§ TASK DIRECTIONS:
Write the next part of the piece on biometric ID cards, starting after its final sentence.

Biometric ID - are they counting on your fingers?
Readers give it the eyeball...
Letters Three ID card-related stories in the past week drew attention to the issues of accuracy and security in biometrics. Slightly unexpectedly, Jerry Fishenden added Microsoft to the ranks of those critical of the UK ID card scheme, worrying that it could actually increase ID fraud. Jerry, whose full article can be read here, is concerned that the existence of a centralised biometric database could have a honeypot effect, while the widespread use of biometrics could spawn "new hi-tech ways of perpetrating massive identity fraud".
Nigel Sedgwick of Cambridge Algorithmica (who's been in a touch a lot this week - more shortly) writes:
It's a struggle to understand the relevance of the comments by the MS man.
Just about all of any individual's biometric samples are (as envisaged for the NIDS) on continuous display: face for anyone, iris for IR video capture, fingerprints left all over the place.
The additional risk from the NIR is, as far as I can understand, "just" that a (stolen) copy of the whole biometric database could be used to find people with biometrics sufficiently like those of any particular bad guy/gal (though most likely only of a single biometric modality or instance), that those people could be particularly good targets for identity fraud. However, if the whole NIR database of biometrics is a closely guarded secret, it is not particularly likely to be compromised. Protection approaching that of the Trident launch codes might well be appropriate, or that of our military and diplomatic cipher keys (the old ones still being very useful even following change).
Next, why would anyone be allowed access to more than 1 bit of information on each access to the NIR. That bit being whether the whole of any provided enquiry was actually an adequate match with the information held on the NIR for the person in question (with or without biometrics). With suitable protection against repeated enquiries, it would be difficult (from very to extremely) to build up knowledge on a registered person.
Which are perfectly valid points - you leak your biometrics all over the shop, so they're not exactly secret, and the NIR is intended to be such a critical piece of infrastructure that it at least ought to be highly secure. But we're not sure this really deals with Fishenden's worries. Critical systems secured by biometrics have not yet become a sufficiently big and attractive target for us to know how much of a threat the spoofing of biometrics might present. Nor do we know about the viability of biometrics as strong ID that could be applied on a widespread basis - for example, use of fingerprints in credit card transaction. Note that in this example fingerprint and PIN is used. In the world as it is now, PIN, personal details and personal plastic can all be obtained; so, will biometrics present a difficult extra barrier to surmount, or might to all go horribly wrong, and make the situation far worse? At this stage, Fishenden's worries seem justified to us.

§ PROVIDED DATA:
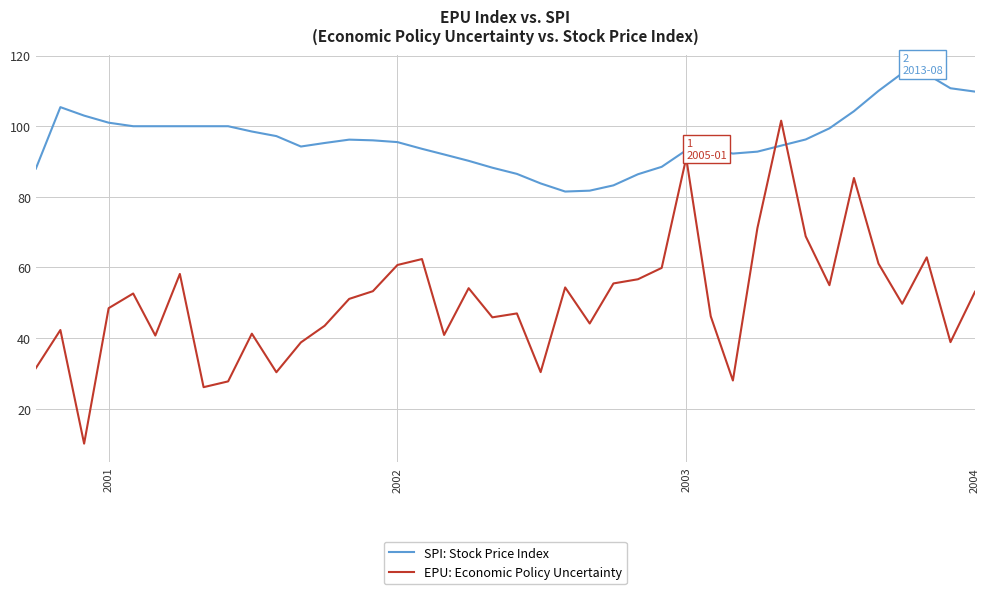

True or false: SPI: Stock Price Index and EPU: Economic Policy Uncertainty intersect in this chart.

True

§ RESPONSE BELOW:
The security of the NIR isn't something there's a lot of point in arguing about before it's built. Critics point to the Government's poor record on IT projects, the Government insists it knows what it's doing and it will be secure, and then you move into the 'oh yes... oh...' panto argument. Nigel's argument, we however submit, is based on what it would be sensible for the Government to do, rather than what it actually will do. Documentation published by the Home Office for potential contractors suggests to us that what it does will not be wholly sensible. It appears (see Procurement Strategy Market Sounding) to envisage the NIR being hosted by the private sector in two secure locations. It envisages (see Spyblog for some commentary) 256 Government departments and 44,000 private sector organisation being accredited to use the NIR and estimates (on what basis we know not) an initial volume of verifications at 165 million a year.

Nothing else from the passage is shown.